— Records provided —
>>>>>

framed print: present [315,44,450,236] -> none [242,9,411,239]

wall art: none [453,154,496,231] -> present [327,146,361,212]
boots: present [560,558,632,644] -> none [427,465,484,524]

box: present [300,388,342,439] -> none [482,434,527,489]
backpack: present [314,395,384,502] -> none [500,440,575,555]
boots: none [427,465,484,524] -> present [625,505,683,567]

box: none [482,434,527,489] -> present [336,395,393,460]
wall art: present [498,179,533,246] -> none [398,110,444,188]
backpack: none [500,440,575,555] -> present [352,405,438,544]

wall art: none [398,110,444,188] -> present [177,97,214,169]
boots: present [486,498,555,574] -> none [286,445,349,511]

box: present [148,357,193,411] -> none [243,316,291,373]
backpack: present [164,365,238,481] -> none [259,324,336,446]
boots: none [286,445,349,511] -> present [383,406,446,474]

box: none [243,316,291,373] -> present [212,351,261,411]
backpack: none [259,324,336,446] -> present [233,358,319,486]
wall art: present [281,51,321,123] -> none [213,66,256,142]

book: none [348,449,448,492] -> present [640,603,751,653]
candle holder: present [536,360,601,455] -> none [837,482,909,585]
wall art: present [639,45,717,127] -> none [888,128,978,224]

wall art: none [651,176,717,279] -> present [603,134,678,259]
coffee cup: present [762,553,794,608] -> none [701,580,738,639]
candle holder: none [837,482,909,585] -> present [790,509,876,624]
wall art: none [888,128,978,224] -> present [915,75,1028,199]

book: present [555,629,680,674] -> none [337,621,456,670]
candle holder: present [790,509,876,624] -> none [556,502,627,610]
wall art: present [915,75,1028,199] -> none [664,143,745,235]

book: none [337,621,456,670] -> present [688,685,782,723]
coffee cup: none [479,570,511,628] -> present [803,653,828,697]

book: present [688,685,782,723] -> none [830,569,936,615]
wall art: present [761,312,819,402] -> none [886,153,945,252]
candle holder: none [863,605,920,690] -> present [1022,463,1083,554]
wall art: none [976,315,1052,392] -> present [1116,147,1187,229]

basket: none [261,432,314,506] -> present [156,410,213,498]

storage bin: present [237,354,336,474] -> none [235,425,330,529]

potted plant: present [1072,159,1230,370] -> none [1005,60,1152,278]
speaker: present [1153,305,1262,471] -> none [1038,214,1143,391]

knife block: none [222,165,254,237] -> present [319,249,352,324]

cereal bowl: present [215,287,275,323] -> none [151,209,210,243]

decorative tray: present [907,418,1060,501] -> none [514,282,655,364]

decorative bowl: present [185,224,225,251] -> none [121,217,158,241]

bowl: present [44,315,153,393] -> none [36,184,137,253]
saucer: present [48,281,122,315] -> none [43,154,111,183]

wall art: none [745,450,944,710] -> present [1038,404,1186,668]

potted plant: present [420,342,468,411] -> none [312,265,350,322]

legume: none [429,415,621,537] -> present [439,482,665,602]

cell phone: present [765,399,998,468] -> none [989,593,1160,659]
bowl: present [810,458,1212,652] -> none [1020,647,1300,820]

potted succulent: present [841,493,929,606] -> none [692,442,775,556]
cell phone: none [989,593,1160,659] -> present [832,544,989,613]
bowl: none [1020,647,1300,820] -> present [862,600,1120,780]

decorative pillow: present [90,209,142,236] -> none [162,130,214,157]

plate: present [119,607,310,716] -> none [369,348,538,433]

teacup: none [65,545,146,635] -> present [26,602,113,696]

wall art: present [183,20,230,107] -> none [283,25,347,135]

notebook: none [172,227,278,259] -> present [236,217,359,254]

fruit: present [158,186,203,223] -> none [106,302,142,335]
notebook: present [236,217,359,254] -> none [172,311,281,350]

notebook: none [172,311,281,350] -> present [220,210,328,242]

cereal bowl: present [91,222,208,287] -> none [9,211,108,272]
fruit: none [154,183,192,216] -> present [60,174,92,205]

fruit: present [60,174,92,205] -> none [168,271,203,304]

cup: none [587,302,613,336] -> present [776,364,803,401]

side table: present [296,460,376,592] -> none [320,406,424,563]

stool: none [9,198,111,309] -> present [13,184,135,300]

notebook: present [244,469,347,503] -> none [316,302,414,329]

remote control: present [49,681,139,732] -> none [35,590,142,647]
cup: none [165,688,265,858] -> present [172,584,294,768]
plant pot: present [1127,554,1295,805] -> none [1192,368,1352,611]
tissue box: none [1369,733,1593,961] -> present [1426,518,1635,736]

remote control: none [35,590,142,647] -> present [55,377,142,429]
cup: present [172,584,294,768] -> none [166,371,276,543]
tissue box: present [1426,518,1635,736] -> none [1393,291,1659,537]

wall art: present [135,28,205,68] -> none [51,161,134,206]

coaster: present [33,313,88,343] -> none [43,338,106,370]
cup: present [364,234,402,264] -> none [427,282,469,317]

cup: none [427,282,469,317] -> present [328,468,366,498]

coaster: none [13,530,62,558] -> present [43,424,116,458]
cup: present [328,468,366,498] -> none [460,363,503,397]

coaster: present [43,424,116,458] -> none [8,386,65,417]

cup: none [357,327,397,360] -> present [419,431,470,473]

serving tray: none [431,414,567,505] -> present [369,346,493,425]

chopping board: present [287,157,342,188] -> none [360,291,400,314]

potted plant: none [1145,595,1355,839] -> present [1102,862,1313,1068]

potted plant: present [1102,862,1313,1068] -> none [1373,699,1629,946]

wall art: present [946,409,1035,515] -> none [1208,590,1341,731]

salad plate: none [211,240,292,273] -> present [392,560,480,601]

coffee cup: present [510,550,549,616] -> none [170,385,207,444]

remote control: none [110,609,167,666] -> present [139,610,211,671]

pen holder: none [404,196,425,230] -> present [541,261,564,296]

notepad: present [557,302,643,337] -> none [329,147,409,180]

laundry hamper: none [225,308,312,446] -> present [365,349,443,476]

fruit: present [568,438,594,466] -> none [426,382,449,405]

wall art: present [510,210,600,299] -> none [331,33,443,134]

<<<<<

— Work task —
If a line in the records has the word "potted", copy that line.

— Exercise response —
potted plant: present [1072,159,1230,370] -> none [1005,60,1152,278]
potted plant: present [420,342,468,411] -> none [312,265,350,322]
potted succulent: present [841,493,929,606] -> none [692,442,775,556]
potted plant: none [1145,595,1355,839] -> present [1102,862,1313,1068]
potted plant: present [1102,862,1313,1068] -> none [1373,699,1629,946]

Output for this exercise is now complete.